La liste ne s’arrête pas là et s’étend désormais aux produits de première nécessité puisque le Conseil du gouvernement réuni mercredi dernier 20 novembre a décidé de plafonner les importations de blé tendre à 4 millions de tonnes contre plus de 6 ?2 millions de tonnes au cours des dernières années.
Les objectifs financiers recherchés par le gouvernement ont été consignés explicitement dans un document annexé au projet de loi de finance 2020.
Dans ses perspectives triennales, le ministère des finances annonce très officiellement un niveau de réserves de change de tout juste 60 milliards de dollars à fin 2019.Ce qui correspond à une diminution des réserves de près de 20 milliards de dollars en 2019.
Les prévisions des autorités algériennes pour l’année prochaine et jusqu’à 2022 sont en revanche très ambitieuses.
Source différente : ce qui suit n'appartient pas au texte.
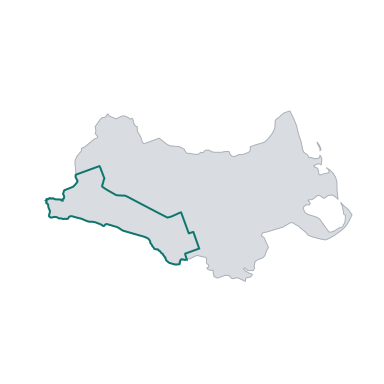 Chardzhou on a map of Turkmenistan (Equal Earth projection), rotated 160°
{"feature_id": "TKM-359", "entity_name": "Chardzhou", "entity_type": "Province", "adm_level": 1, "iso_a3": "TKM", "parent_name": "Turkmenistan", "parent_adm1": "", "projection": "equal_earth", "projection_center": [63.989, 39.075], "detail": "fine", "context": "in_parent", "style": "outline", "palette": "teal", "viewbox_px": 384, "rotation_deg": 160, "n_neighbors": 0, "source": "natural_earth", "source_scale": "10m", "svg_char_len": 6487}
<svg xmlns="http://www.w3.org/2000/svg" viewBox="0 0 384 384"><g transform="rotate(160 192 192)"><path d="M118.8,127.9L134.8,128.8L139.7,129.5L141.8,127.2L141.7,126.6L141.0,126.1L139.9,124.5L139.1,113.9L140.6,112.3L142.2,111.2L144.7,107.9L145.9,106.9L147.8,106.0L153.9,105.8L156.5,105.1L158.8,101.3L159.3,99.1L161.0,97.4L161.9,97.4L166.0,98.9L166.9,99.7L168.2,102.5L169.8,102.3L170.0,101.8L169.8,101.2L168.7,99.5L166.2,96.3L163.8,94.4L163.6,93.7L165.8,92.1L170.1,92.8L171.2,92.3L172.4,89.8L178.0,95.4L179.0,96.0L183.6,96.7L184.4,97.5L185.8,100.8L187.4,101.7L189.3,102.3L197.4,102.4L199.9,104.6L200.3,105.1L199.8,106.7L199.6,109.6L198.9,110.8L199.3,111.3L202.2,112.5L203.9,114.5L204.0,115.3L203.5,115.8L202.2,115.6L201.5,116.4L201.5,118.0L202.4,119.4L202.7,120.8L201.2,123.9L201.2,125.2L201.6,125.9L208.9,130.6L210.0,130.7L217.2,129.9L218.5,130.4L224.7,131.4L226.4,131.3L227.6,129.8L228.8,129.2L229.9,129.1L232.8,130.1L235.9,132.1L238.0,134.0L239.0,135.6L241.7,144.8L243.6,148.6L245.8,150.5L247.3,154.1L248.6,162.0L249.5,163.6L252.8,166.8L270.2,179.6L275.4,185.4L283.6,191.0L286.6,190.4L293.0,196.3L297.0,198.6L302.3,202.2L313.3,210.3L315.7,210.6L318.3,209.5L320.7,210.1L324.8,212.2L329.3,215.4L333.1,216.4L334.2,217.8L334.3,218.6L332.2,222.5L331.9,227.6L332.2,234.4L331.2,234.5L323.7,232.6L316.6,228.4L314.9,229.8L314.1,231.2L312.3,237.1L302.7,237.4L297.1,240.3L292.0,259.6L290.8,262.0L287.7,265.1L282.2,268.2L281.3,269.5L281.1,270.6L280.4,271.0L277.4,271.0L265.7,275.2L263.2,275.2L262.1,275.6L261.7,276.3L263.0,280.2L261.9,281.3L261.2,283.2L260.6,286.6L252.9,291.9L251.3,292.5L248.2,292.0L246.6,292.5L244.9,294.2L244.2,293.7L243.8,292.0L243.0,290.9L238.2,286.7L232.7,287.3L230.7,287.0L229.0,286.3L226.5,283.8L225.0,281.5L223.2,281.8L222.8,280.7L222.7,279.4L223.2,277.9L223.1,275.0L222.2,272.9L221.1,272.0L222.4,268.6L222.4,266.1L221.6,263.4L221.4,259.5L221.6,255.6L220.6,253.7L204.5,253.8L198.9,244.9L196.6,242.8L188.6,239.1L186.5,237.0L184.7,234.8L184.3,231.8L183.5,230.0L182.2,229.7L176.0,226.2L173.5,225.3L170.1,226.2L168.1,225.2L165.7,226.5L164.7,226.6L162.1,225.8L159.1,222.6L156.5,221.3L151.0,219.3L147.1,218.7L143.7,217.5L143.3,217.0L143.3,214.3L142.9,213.2L141.9,211.9L140.6,210.9L134.7,211.0L132.0,210.0L129.9,209.8L125.2,210.0L123.7,210.7L122.7,211.6L122.1,214.2L121.6,214.6L117.0,214.6L107.4,214.0L103.2,215.4L96.8,219.4L93.1,222.8L92.0,224.3L89.6,230.3L88.6,231.1L87.3,231.8L86.1,231.9L80.2,234.3L78.0,234.9L72.3,234.6L71.3,225.7L71.1,218.7L72.2,209.0L72.2,202.8L73.5,193.4L73.3,191.1L70.6,187.0L70.3,184.1L68.5,184.0L65.7,181.5L63.0,180.6L61.5,180.6L60.2,181.2L59.2,182.6L58.6,180.4L58.8,178.2L61.3,173.4L62.6,174.8L64.3,175.4L68.7,175.1L68.3,173.5L66.2,171.8L65.8,169.7L66.1,167.5L66.8,165.4L66.2,164.6L65.2,164.0L62.8,164.1L56.7,163.3L55.9,165.8L57.4,169.0L54.8,165.3L53.1,161.5L52.1,157.1L52.2,152.4L54.9,144.8L57.3,135.4L59.5,139.3L61.1,141.1L64.8,142.2L66.7,141.9L68.7,140.9L70.6,141.2L73.4,145.3L75.5,145.7L80.0,144.2L82.1,143.8L83.9,144.5L85.8,144.6L85.1,142.7L84.8,140.8L86.0,139.8L89.4,140.9L92.3,139.8L92.8,139.3L93.1,137.7L92.9,134.6L92.3,133.2L90.8,131.3L84.8,126.8L82.8,125.0L81.2,122.7L78.8,113.6L77.0,107.7L76.1,107.0L72.6,106.5L65.7,108.0L63.3,107.7L62.1,108.3L59.2,110.7L57.8,112.8L55.7,117.7L57.0,119.2L55.5,127.4L55.9,130.9L55.7,131.1L53.9,126.8L51.3,122.5L49.4,115.9L53.7,111.6L57.4,108.5L61.2,106.2L65.2,104.7L74.0,102.3L78.9,101.5L82.8,101.3L85.7,102.8L93.6,108.1L97.0,111.0L97.9,112.2L98.8,115.1L104.3,124.3L105.7,125.7L107.8,128.6L110.0,129.5L118.8,127.9ZM57.6,195.0L57.4,196.3L56.4,192.5L56.1,188.3L56.9,187.2L57.6,187.2L56.8,188.7L57.6,195.0Z" fill="#d9dde1" stroke="#a8b0b8" stroke-width="1"/><path d="M325.1,233.7L324.8,233.7L324.4,233.4L324.1,233.1L323.5,232.3L323.1,231.9L318.5,230.1L318.1,229.8L317.9,229.6L317.7,229.4L317.4,228.5L317.2,228.4L316.8,228.3L316.5,228.2L316.5,228.6L316.3,229.3L316.1,229.5L315.2,229.5L314.9,229.6L314.6,229.8L314.4,230.0L314.2,230.5L313.9,231.0L313.7,231.6L313.6,232.2L313.8,233.4L313.8,234.0L313.7,234.5L313.5,234.9L312.9,235.5L311.9,236.9L311.2,237.3L310.9,237.3L302.2,237.6L300.7,238.1L296.9,240.2L296.3,240.7L295.9,241.4L295.8,242.5L296.2,244.5L296.3,245.6L296.1,246.5L295.3,248.0L290.5,248.0L286.3,248.0L280.5,248.0L275.6,248.0L270.7,248.0L270.1,247.9L269.9,247.1L269.7,234.6L270.5,233.8L270.9,233.4L271.7,232.1L274.5,228.3L274.2,227.1L271.5,223.5L264.4,215.1L263.0,214.3L258.3,212.3L256.2,211.5L254.4,209.8L247.9,202.6L231.3,184.4L227.5,180.3L224.4,177.0L223.7,176.3L219.6,176.0L210.2,176.7L209.3,176.6L209.2,176.4L209.2,171.5L209.2,163.0L209.2,154.9L209.1,154.6L209.1,154.3L208.8,154.2L204.8,154.1L204.5,154.0L204.4,153.9L204.4,153.6L204.6,136.4L219.4,136.4L219.6,135.8L219.8,135.4L219.9,130.9L219.9,130.4L220.0,130.2L220.2,130.5L220.3,130.7L221.5,130.5L221.8,130.5L223.9,132.0L224.7,132.3L225.5,132.3L226.2,131.9L226.7,131.3L227.1,130.5L227.6,130.2L227.8,129.3L228.1,128.7L228.6,128.5L229.3,128.6L231.3,129.1L233.0,129.8L237.5,133.1L237.9,133.6L239.3,136.0L239.5,136.5L239.6,137.0L239.6,138.9L239.7,139.3L239.5,139.5L239.7,140.0L240.4,142.2L240.6,143.4L240.7,144.0L241.0,144.3L241.6,145.1L241.8,145.4L242.2,147.1L242.5,147.6L243.3,148.6L243.4,148.9L243.5,149.5L244.1,150.0L245.1,150.3L246.7,151.3L246.9,151.5L247.0,152.6L247.1,153.1L247.6,154.2L247.8,154.7L247.8,155.2L247.8,155.9L247.9,156.4L248.5,157.8L248.6,158.4L248.5,158.9L248.3,159.3L248.2,159.9L248.3,160.5L248.6,162.0L248.8,162.7L250.3,164.6L250.5,164.7L251.7,165.9L254.0,167.6L256.8,169.6L260.1,172.0L266.8,176.9L269.6,178.9L270.9,180.2L273.1,183.3L274.3,184.6L276.6,186.3L279.4,188.4L282.7,190.8L283.3,191.1L283.9,191.2L284.4,191.1L286.0,190.3L286.6,190.2L287.1,190.5L287.7,191.4L288.9,192.9L293.2,196.6L295.9,198.2L298.9,199.3L300.2,200.2L303.0,202.8L304.9,204.6L307.7,206.5L309.8,207.9L313.1,210.3L314.5,210.8L315.9,210.7L316.5,210.4L317.4,209.5L318.0,209.3L318.7,209.4L320.8,210.4L322.2,210.6L322.7,210.9L324.0,212.0L325.4,212.4L326.0,212.7L326.6,213.3L327.6,214.6L329.7,215.6L330.3,215.8L331.9,215.8L332.7,216.0L333.4,216.4L334.1,216.9L334.4,217.6L334.6,218.2L333.9,219.7L332.7,221.3L332.0,222.6L332.0,223.7L332.2,225.8L332.1,226.9L331.7,228.7L331.6,229.7L331.9,230.5L332.3,230.8L332.6,231.2L332.7,231.7L332.4,232.2L332.0,232.6L331.7,233.1L331.7,233.6L332.2,234.0L331.8,234.2L331.5,234.6L331.2,234.9L331.0,235.1L330.8,235.1L330.5,235.0L330.2,234.5L330.0,234.4L329.5,234.5L328.1,235.0L327.6,234.9L327.1,234.6L326.8,234.2L326.6,234.1L326.3,234.0L326.0,233.7L325.8,233.7L325.1,233.7Z" fill="none" stroke="#0f766e" stroke-width="2"/></g></svg>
Le gouvernement affiche en effet un objectif de réduction du déficit de la balance des paiements et des réserves de change à moins de 10 milliards de dollars en 2020 et même seulement 5 milliards en 2021 et 2022.
Un tel scénario financier permettrait ainsi de gagner du temps en laissant le nouveau dispositif législatif produire des effets en matière d’attraction des investissements étrangers et de relance de la production et des exportations d’hydrocarbures.
Des chances de succès très minimes
Les chances de succès de cette démarche qui semble aujourd’hui avoir été endossée par l’ensemble du système institutionnel algérien, dans la précipitation et sans aucune concertation, paraissent cependant assez minces.
Pour la plupart des spécialistes consultés par TSA, elle souffre principalement de son absence de réalisme en matière de prévisions d’évolution des importations de biens et de services qui se heurteront rapidement à un plancher à peu près incompressible.
Que se passera- t-il si le « plafond » d’importation de blé tendre fixé par le gouvernement et correspondant selon lui aux « besoins réels » du pays s’avère insuffisant ?
Dans un contexte d’instabilité politique et juridique, le comportement des investissements étrangers devrait également décevoir les attentes des autorités algériennes.
Les échos recueillis dans ce domaine auprès de nombreux diplomates étrangers ne laissent malheureusement pas beaucoup de doutes.
La démarche économique essentiellement dilatoire mise en œuvre depuis bientôt 6 mois devrait surtout être rattrapée rapidement par ses conséquences en matière de baisse de la croissance et des investissements ainsi que d’augmentation du chômage particulièrement chez les jeunes.
L’ONS a déjà annoncé très officiellement une réduction sensible de la croissance et de l’investissement dès le 2e trimestre 2019.
L’opération « mains propres » toujours en cours pourrait enfin avoir des effets durables sur le climat des investissements dans notre pays.
Le dernier rapport de la Banque mondiale publié en octobre relève que « des dirigeants d’entreprises de divers secteurs ont été arrêtés dans le cadre d’enquêtes sur des affaires de corruption, ce qui a eu pour effet de perturber l’économie en raison de changements soudains dans la direction et la supervision de ces entreprises, ainsi que de l’incertitude planant sur les investissements ».